▼▼▼

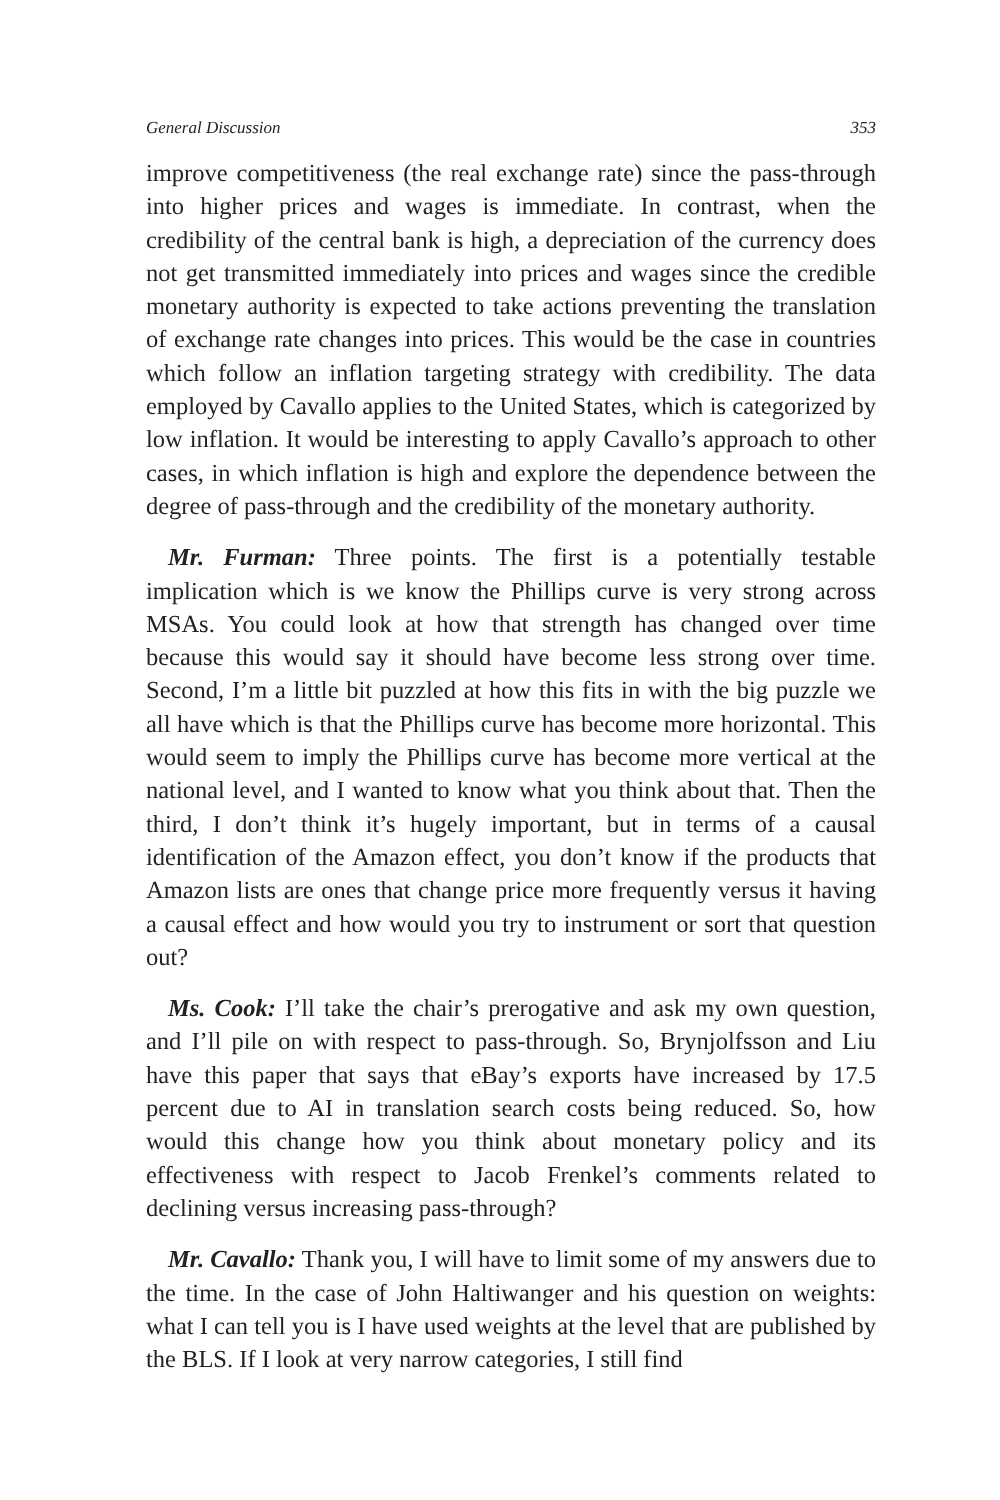General Discussion 353
improve competitiveness (the real exchange rate) since the pass-through into higher prices and wages is immediate. In contrast, when the credibility of the central bank is high, a depreciation of the currency does not get transmitted immediately into prices and wages since the credible monetary authority is expected to take actions preventing the translation of exchange rate changes into prices. This would be the case in countries which follow an inflation targeting strategy with credibility. The data employed by Cavallo applies to the United States, which is categorized by low inflation. It would be interesting to apply Cavallo’s approach to other cases, in which inflation is high and explore the dependence between the degree of pass-through and the credibility of the monetary authority.
Mr. Furman: Three points. The first is a potentially testable implication which is we know the Phillips curve is very strong across MSAs. You could look at how that strength has changed over time because this would say it should have become less strong over time. Second, I’m a little bit puzzled at how this fits in with the big puzzle we all have which is that the Phillips curve has become more horizontal. This would seem to imply the Phillips curve has become more vertical at the national level, and I wanted to know what you think about that. Then the third, I don’t think it’s hugely important, but in terms of a causal identification of the Amazon effect, you don’t know if the products that Amazon lists are ones that change price more frequently versus it having a causal effect and how would you try to instrument or sort that question out?
Ms. Cook: I’ll take the chair’s prerogative and ask my own question, and I’ll pile on with respect to pass-through. So, Brynjolfsson and Liu have this paper that says that eBay’s exports have increased by 17.5 percent due to AI in translation search costs being reduced. So, how would this change how you think about monetary policy and its effectiveness with respect to Jacob Frenkel’s comments related to declining versus increasing pass-through?
Mr. Cavallo: Thank you, I will have to limit some of my answers due to the time. In the case of John Haltiwanger and his question on weights: what I can tell you is I have used weights at the level that are published by the BLS. If I look at very narrow categories, I still find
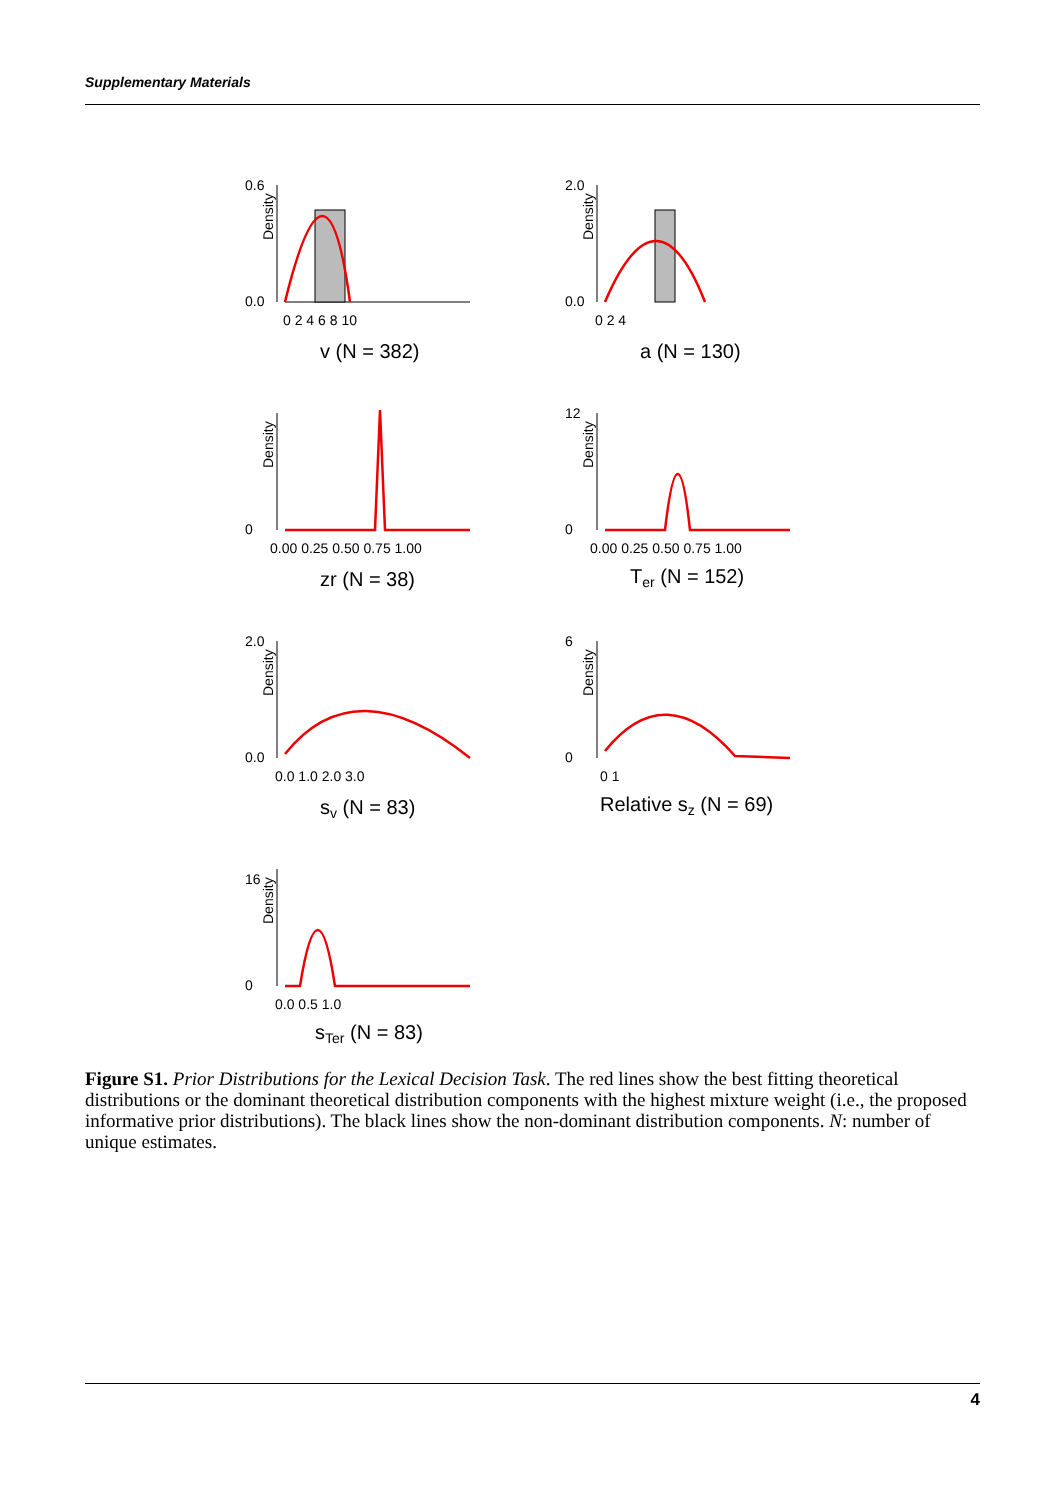Supplementary Materials
Density
0.6
0.0
0 2 4 6 8 10
v (N = 382)
Density
2.0
0.0
0 2 4
a (N = 130)
Density
0
0.00 0.25 0.50 0.75 1.00
zr (N = 38)
Density
12
0
0.00 0.25 0.50 0.75 1.00
Ter (N = 152)
Density
2.0
0.0
0.0 1.0 2.0 3.0
sv (N = 83)
Density
6
0
0 1
Relative sz (N = 69)
Density
16
0
0.0 0.5 1.0
sTer (N = 83)
Figure S1. Prior Distributions for the Lexical Decision Task. The red lines show the best fitting theoretical distributions or the dominant theoretical distribution components with the highest mixture weight (i.e., the proposed informative prior distributions). The black lines show the non-dominant distribution components. N: number of unique estimates.
4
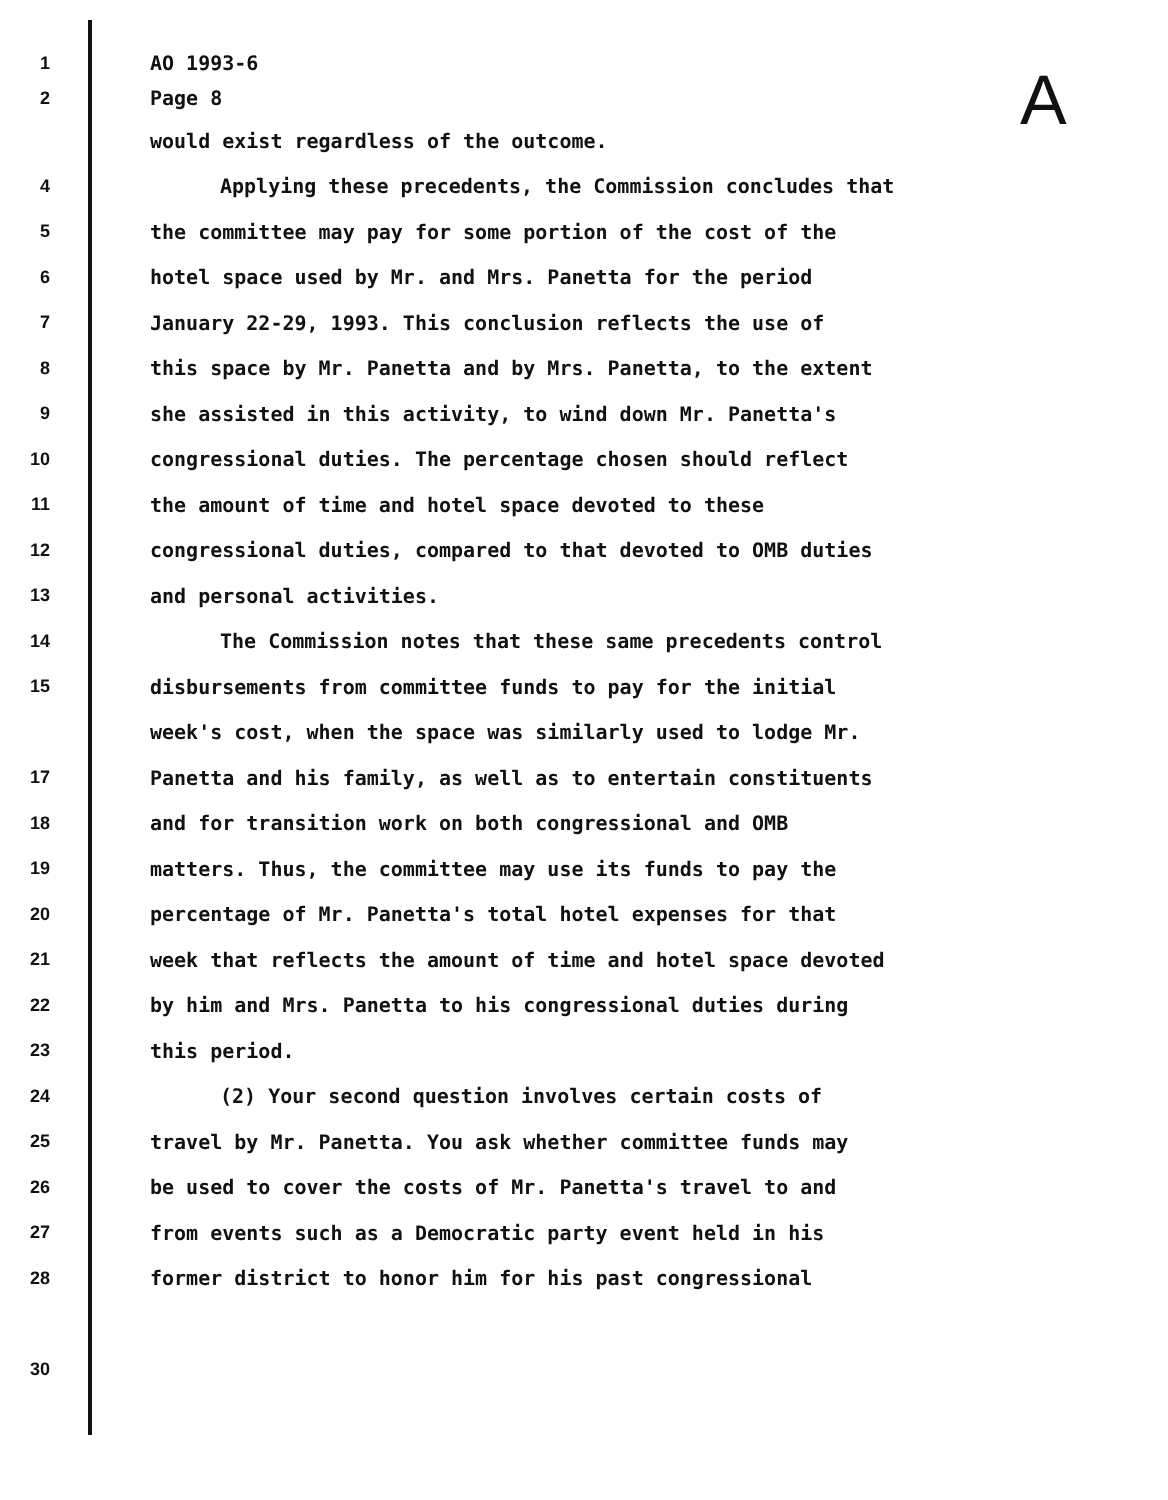A
1 AO 1993-6
2 Page 8
would exist regardless of the outcome.
4 Applying these precedents, the Commission concludes that
5 the committee may pay for some portion of the cost of the
6 hotel space used by Mr. and Mrs. Panetta for the period
7 January 22-29, 1993. This conclusion reflects the use of
8 this space by Mr. Panetta and by Mrs. Panetta, to the extent
9 she assisted in this activity, to wind down Mr. Panetta's
10 congressional duties. The percentage chosen should reflect
11 the amount of time and hotel space devoted to these
12 congressional duties, compared to that devoted to OMB duties
13 and personal activities.
14 The Commission notes that these same precedents control
15 disbursements from committee funds to pay for the initial
week's cost, when the space was similarly used to lodge Mr.
17 Panetta and his family, as well as to entertain constituents
18 and for transition work on both congressional and OMB
19 matters. Thus, the committee may use its funds to pay the
20 percentage of Mr. Panetta's total hotel expenses for that
21 week that reflects the amount of time and hotel space devoted
22 by him and Mrs. Panetta to his congressional duties during
23 this period.
24 (2) Your second question involves certain costs of
25 travel by Mr. Panetta. You ask whether committee funds may
26 be used to cover the costs of Mr. Panetta's travel to and
27 from events such as a Democratic party event held in his
28 former district to honor him for his past congressional
30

▲▲▲

▶ Action item: Show the lines of the records above that mention "should".

▶ Answer to the problem:
Mr. Furman: Three points. The first is a potentially testable implication which is we know the Phillips curve is very strong across MSAs. You could look at how that strength has changed over time because this would say it should have become less strong over time. Second, I’m a little bit puzzled at how this fits in with the big puzzle we all have which is that the Phillips curve has become more horizontal. This would seem to imply the Phillips curve has become more vertical at the national level, and I wanted to know what you think about that. Then the third, I don’t think it’s hugely important, but in terms of a causal identification of the Amazon effect, you don’t know if the products that Amazon lists are ones that change price more frequently versus it having a causal effect and how would you try to instrument or sort that question out?
10 congressional duties. The percentage chosen should reflect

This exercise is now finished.